Deluges from heavy rains lead to flooding throughout Japan, with the worst in Tochigi and Ibaraki Prefectures. Parts of the Ibaraki city of Joso is flooded after the bordering Kinu River washes over its banks. The new logo for the 2020 Tokyo Olympics, first unveiled in July, is scrapped following plagiarism complaints, and an eventual lawsuit, due to its similarity to the mark used by Belgium’s Théâtre de Liège. PR firm Sunny Side Up purchases Bulbous Cell Media Group, the publisher of Tokyo Weekender. Massive protests continue against the controversial security bills as they are debated in the Upper House of Parliament; they are finally passed on September 19.

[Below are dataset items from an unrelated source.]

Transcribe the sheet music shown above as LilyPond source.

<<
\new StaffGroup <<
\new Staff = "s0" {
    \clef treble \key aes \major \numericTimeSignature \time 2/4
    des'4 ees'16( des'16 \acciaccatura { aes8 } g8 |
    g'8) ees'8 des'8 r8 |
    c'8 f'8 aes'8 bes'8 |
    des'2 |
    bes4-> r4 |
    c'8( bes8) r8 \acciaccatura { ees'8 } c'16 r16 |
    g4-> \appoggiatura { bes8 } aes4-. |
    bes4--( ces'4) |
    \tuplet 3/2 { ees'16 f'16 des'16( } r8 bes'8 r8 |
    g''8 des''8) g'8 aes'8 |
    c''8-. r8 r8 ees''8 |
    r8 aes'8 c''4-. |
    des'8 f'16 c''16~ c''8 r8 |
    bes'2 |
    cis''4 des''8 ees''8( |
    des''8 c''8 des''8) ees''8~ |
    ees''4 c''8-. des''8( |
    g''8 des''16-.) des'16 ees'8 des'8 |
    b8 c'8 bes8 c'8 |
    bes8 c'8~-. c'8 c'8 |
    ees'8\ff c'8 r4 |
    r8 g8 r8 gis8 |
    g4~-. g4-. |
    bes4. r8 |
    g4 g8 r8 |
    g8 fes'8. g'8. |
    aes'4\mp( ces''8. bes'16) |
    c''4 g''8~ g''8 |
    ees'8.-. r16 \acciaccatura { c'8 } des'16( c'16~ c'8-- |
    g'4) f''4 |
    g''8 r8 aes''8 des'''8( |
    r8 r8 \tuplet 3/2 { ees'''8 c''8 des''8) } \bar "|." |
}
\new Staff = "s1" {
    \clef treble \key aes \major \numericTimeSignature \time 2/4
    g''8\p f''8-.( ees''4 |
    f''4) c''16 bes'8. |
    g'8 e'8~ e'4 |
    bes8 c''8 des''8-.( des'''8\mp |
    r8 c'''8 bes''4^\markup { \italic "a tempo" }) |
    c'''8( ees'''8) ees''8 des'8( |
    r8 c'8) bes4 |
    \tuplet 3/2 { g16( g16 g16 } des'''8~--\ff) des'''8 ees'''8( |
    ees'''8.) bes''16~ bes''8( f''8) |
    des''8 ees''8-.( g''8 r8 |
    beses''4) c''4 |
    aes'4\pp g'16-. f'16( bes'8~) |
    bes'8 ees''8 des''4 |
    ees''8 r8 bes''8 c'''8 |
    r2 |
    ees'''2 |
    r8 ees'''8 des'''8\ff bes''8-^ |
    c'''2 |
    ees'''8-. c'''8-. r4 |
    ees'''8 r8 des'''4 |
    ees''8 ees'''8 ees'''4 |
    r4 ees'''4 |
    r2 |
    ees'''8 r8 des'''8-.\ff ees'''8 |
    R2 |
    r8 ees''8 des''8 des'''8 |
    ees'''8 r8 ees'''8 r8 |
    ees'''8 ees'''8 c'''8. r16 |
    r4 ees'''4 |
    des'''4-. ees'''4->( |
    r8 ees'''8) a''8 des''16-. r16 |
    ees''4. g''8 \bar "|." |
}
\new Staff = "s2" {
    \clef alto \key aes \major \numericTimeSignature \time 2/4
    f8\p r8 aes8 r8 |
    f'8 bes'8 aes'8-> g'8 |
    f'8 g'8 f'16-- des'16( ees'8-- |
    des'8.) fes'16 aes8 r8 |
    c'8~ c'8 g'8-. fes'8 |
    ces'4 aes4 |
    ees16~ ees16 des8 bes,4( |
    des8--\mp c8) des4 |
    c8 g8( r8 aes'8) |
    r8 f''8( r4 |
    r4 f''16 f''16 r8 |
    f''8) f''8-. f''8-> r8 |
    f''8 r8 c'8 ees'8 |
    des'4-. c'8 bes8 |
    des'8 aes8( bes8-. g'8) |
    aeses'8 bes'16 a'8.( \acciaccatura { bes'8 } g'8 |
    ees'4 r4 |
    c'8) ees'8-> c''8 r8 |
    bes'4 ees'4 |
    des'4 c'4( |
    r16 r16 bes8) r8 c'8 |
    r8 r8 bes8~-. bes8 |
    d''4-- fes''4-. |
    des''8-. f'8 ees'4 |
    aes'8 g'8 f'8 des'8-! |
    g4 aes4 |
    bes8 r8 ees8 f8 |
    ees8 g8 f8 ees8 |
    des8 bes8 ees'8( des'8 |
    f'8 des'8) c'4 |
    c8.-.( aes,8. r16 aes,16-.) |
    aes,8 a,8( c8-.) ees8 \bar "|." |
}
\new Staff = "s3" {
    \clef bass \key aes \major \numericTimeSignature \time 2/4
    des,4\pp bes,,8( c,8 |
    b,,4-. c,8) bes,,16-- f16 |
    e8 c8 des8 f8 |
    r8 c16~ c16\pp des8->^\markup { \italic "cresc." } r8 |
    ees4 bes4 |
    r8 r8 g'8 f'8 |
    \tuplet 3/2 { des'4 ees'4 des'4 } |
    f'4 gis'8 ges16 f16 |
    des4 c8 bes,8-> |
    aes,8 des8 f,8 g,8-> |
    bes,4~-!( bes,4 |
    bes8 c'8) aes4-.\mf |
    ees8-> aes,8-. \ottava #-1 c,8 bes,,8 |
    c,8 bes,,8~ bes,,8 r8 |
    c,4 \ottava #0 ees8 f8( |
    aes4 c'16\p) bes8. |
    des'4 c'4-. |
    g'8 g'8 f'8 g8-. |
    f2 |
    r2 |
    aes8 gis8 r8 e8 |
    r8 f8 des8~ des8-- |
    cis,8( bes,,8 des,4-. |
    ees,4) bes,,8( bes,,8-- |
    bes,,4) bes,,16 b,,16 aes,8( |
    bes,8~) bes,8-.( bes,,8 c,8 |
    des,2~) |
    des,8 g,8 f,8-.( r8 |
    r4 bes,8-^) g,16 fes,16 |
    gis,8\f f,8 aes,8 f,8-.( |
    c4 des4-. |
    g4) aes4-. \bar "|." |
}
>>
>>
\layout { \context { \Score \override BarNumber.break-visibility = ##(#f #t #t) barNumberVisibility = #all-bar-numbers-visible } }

London mayor Boris Johnson catches a fair amount of flak for bowling over a 10-year-old boy during a casual rugby match. Organizers of the Tokyo Olympics announce an open competition for the design of the new Olympics logo. In a questionable bid to appeal to foreign tourists, the district of Ebisu promotes a food festival centered on whale meat. In a news conference, UN envoy Maud de Boer-Buquicchio makes the controversial statement that 13 percent of all schoolgirls in Japan engage in enjo kosai (“compensated dating,” a practice that can range from casual conversation to paid sex). The following month, de Boer-Buquicchio retracts her statement under pressure from Japanese government officials and complaints that her figure could not be corroborated with any “official” reports. After years of private deliberations, the Trans-Pacific Partnership is passed.

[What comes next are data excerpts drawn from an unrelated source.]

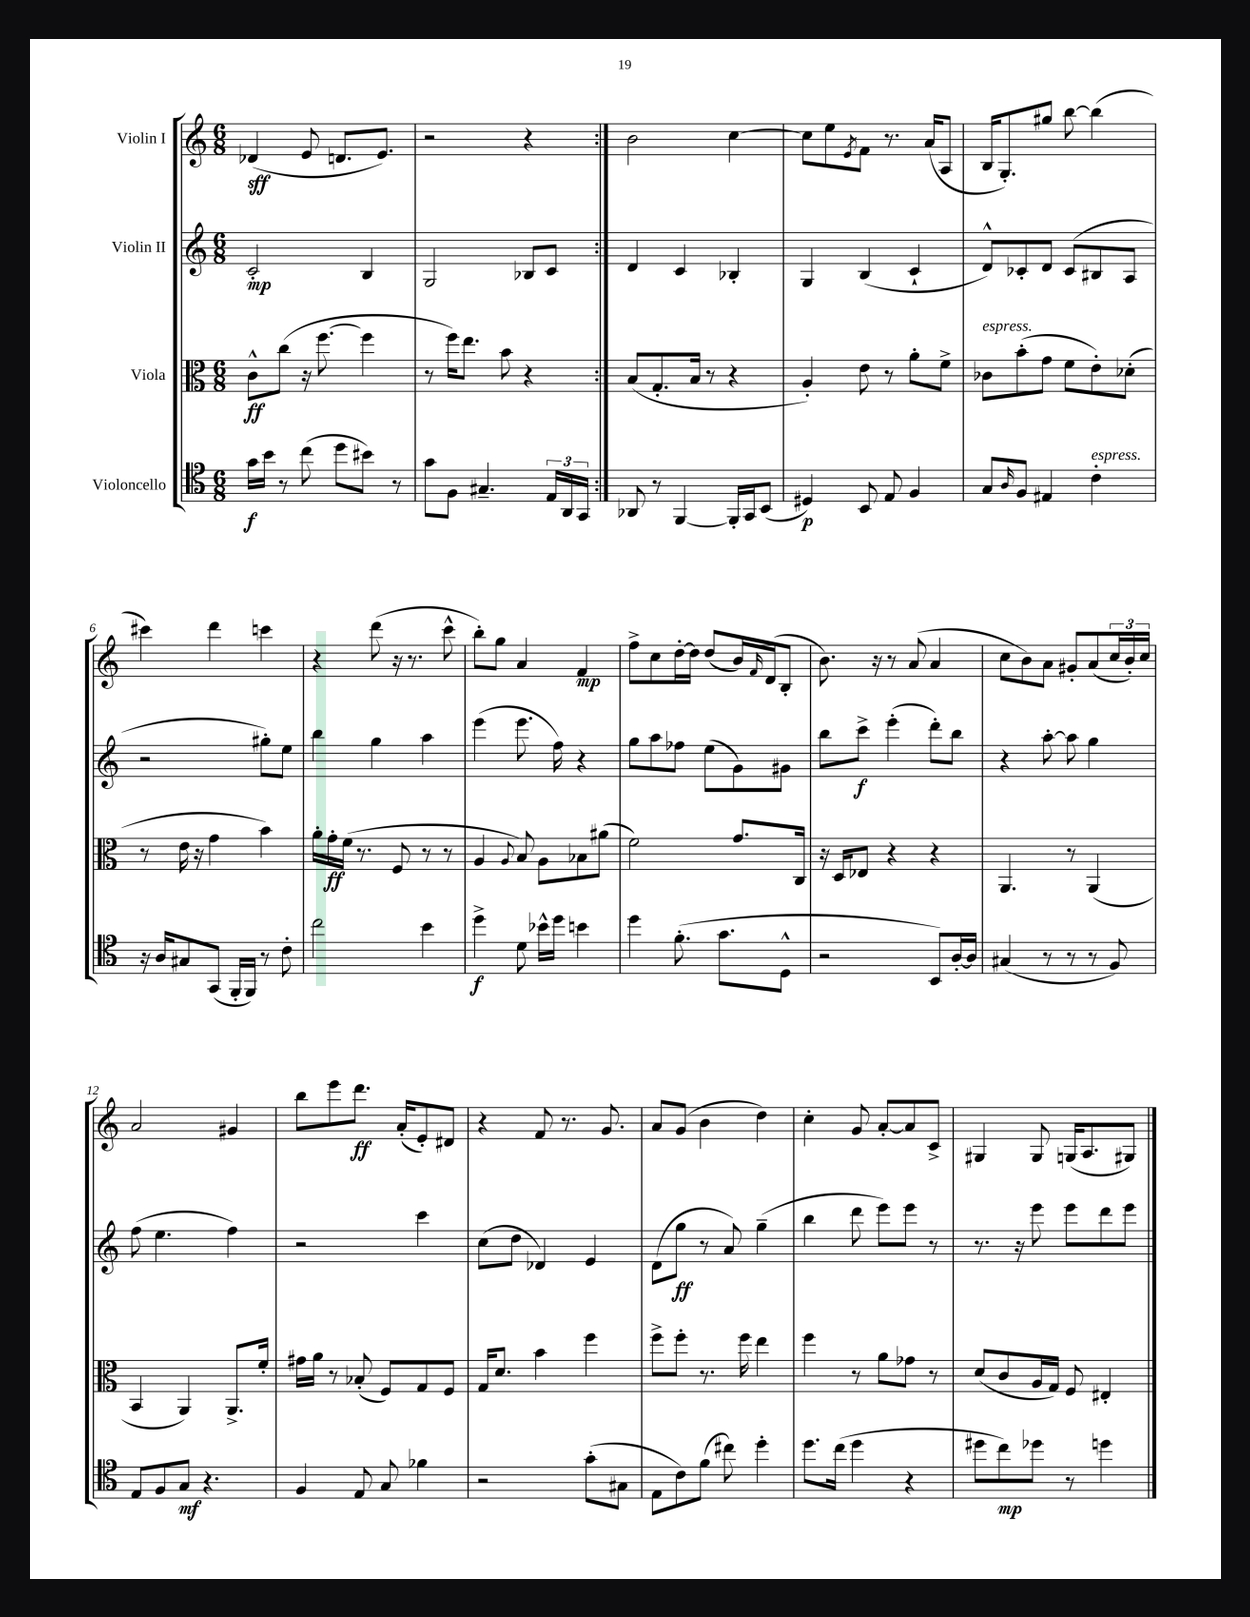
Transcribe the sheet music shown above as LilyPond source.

<<
\new StaffGroup <<
\new Staff = "s0" \with { instrumentName = "Violin I" } {
    \clef treble \key c \major \numericTimeSignature \time 6/8
    \repeat volta 2 { des'4\sff( e'8 d'8. e'8.) |
    r2 r4 | }
    b'2 c''4~ |
    c''8 e''8 \acciaccatura { e'8 } f'8 r8. a'16( a8 |
    b16 g8.-.) gis''8 b''8~ b''4( |
    cis'''4) d'''4 c'''4 |
    r4 d'''8( r16 r8. c'''8-^ |
    b''8-.) g''8 a'4 f'4\mp |
    f''8-> c''8 d''16~-. d''16 d''8( b'16) \grace { f'16 } d'16( b8-. |
    b'8.) r16 r8 a'8( a'4 |
    c''8 b'8) a'8 gis'8-. a'8( \tuplet 3/2 { c''16 b'16-.) c''16 } |
    a'2 gis'4 |
    b''8 e'''8 d'''8.\ff a'16-.( e'8-.) dis'8 |
    r4 f'8 r8. g'8. |
    a'8 g'8( b'4 d''4) |
    c''4-. g'8 a'8~-. a'8 c'8-> |
    gis4 gis8 g16( a8. gis8) \bar "|." |
}
\new Staff = "s1" \with { instrumentName = "Violin II" } {
    \clef treble \key c \major \numericTimeSignature \time 6/8
    \repeat volta 2 { c'2-.\mp b4 |
    g2 bes8 c'8 | }
    d'4 c'4 bes4-. |
    g4 b4( c'4-! |
    d'8-^) ces'8-. d'8 ces'8( bis8 a8 |
    r2 gis''8-.) e''8 |
    b''4 g''4 a''4 |
    e'''4( e'''8. f''16) r4 |
    g''8 a''8 fes''8 e''8( g'8) gis'8 |
    b''8 c'''8->\f e'''4-.( d'''8-.) b''8 |
    r4 a''8~-. a''8 g''4 |
    f''8( e''4. f''4) |
    r2 c'''4 |
    c''8( d''8 des'4) e'4 |
    d'8( g''8\ff r8 a'8) g''4--( |
    b''4 d'''8 e'''8) e'''8 r8 |
    r8. r16 e'''8 e'''8 d'''8 e'''8 \bar "|." |
}
\new Staff = "s2" \with { instrumentName = "Viola" } {
    \clef alto \key c \major \numericTimeSignature \time 6/8
    \repeat volta 2 { c'8-^\ff c''8( r16 f''8.~ f''4 |
    r8 f''16) e''8. b'8 r4 | }
    b8( g8.-. b16 r8 r4 |
    a4-.) e'8 r8 a'8-. f'8-> |
    ces'8^\markup { \italic "espress." } b'8-.( g'8 f'8 e'8-.) des'8-.( |
    r8 e'16 r16 g'4 b'4) |
    a'16-. g'16-.\ff f'16( r8. f8 r8 r8 |
    a4 \appoggiatura { a8 } b8) a8 bes8 ais'8( |
    f'2) g'8. c16 |
    r16 d16 ees8 r4 r4 |
    a,4. r8 a,4( |
    b,4 a,4) a,8.-> f'16-. |
    gis'16 a'16 r8 bes8-.( f8) g8 f8 |
    g16 d'8. b'4 f''4 |
    f''8-> f''8-. r8. f''16 e''4 |
    f''4 r8 a'8 ges'8 r8 |
    d'8( c'8 a16 g16) f8 eis4-. \bar "|." |
}
\new Staff = "s3" \with { instrumentName = "Violoncello" } {
    \clef tenor \key c \major \numericTimeSignature \time 6/8
    \repeat volta 2 { g'16\f b'16 r8 c''8( d''8 bis'8) r8 |
    g'8 f8 gis4.-- \tuplet 3/2 { e16 a,16 g,16 } | }
    aes,8 r8 f,4~ f,16-. g,16 b,8( |
    dis4\p) b,8 e8 f4 |
    g8 \grace { a16 } f8 eis4 c'4-.^\markup { \italic "espress." } |
    r16 a16 gis8 g,8( f,16-. f,16) r8 c'8-. |
    c''2 b'4 |
    d''4->\f d'8 bes'16-^ d''16 b'4 |
    d''4 f'8.-.( g'8. d8-^ |
    r2 b,8) a16~-. a16 |
    gis4( r8 r8 r8 f8) |
    e8 f8 g8\mf r4. |
    f4 e8 g8 fes'4 |
    r2 g'8-.( gis8 |
    e8 c'8) f'8( cis''8) d''4-. |
    d''8. c''16( d''4 r4 |
    dis''8 c''8\mp) des''8 r8 d''4 \bar "|." |
}
>>
>>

A small bomb is detonated in a bathroom at the controversial Yasukuni Shrine. No injuries were caused, and a South Korean suspect is arrested the following month. In the first tranche of what might be one of the largest IPOs in the world, the first shares of Japan Post Holdings and its two financial units go onto the market. The privatization of the institution was a major political coup pushed forward by former Prime Minister Koizumi. An artificial intelligence called the Todai Robot Project passes a standardized university exam with higher than average marks. It scores 10 percent higher than human examinees on a test that included questions in math, physics, English, and history.
The Tokyo 2020 Organizing Committee selects a new design for the Olympic stadium. Created by architect Kengo Kuma, the environmentally friendly concept is already raising some hackles for its similarity to Zaha Hadid’s design. Somewhat slow on the heels of the drone scare in April, Tokyo police announce the launch of a drone squad: its unmanned aerial vehicles are tasked with taking down nuisance drones and equipped with nets. The restaurant Tsuta becomes the first ramen establishment to earn a star in the Michelin Guide.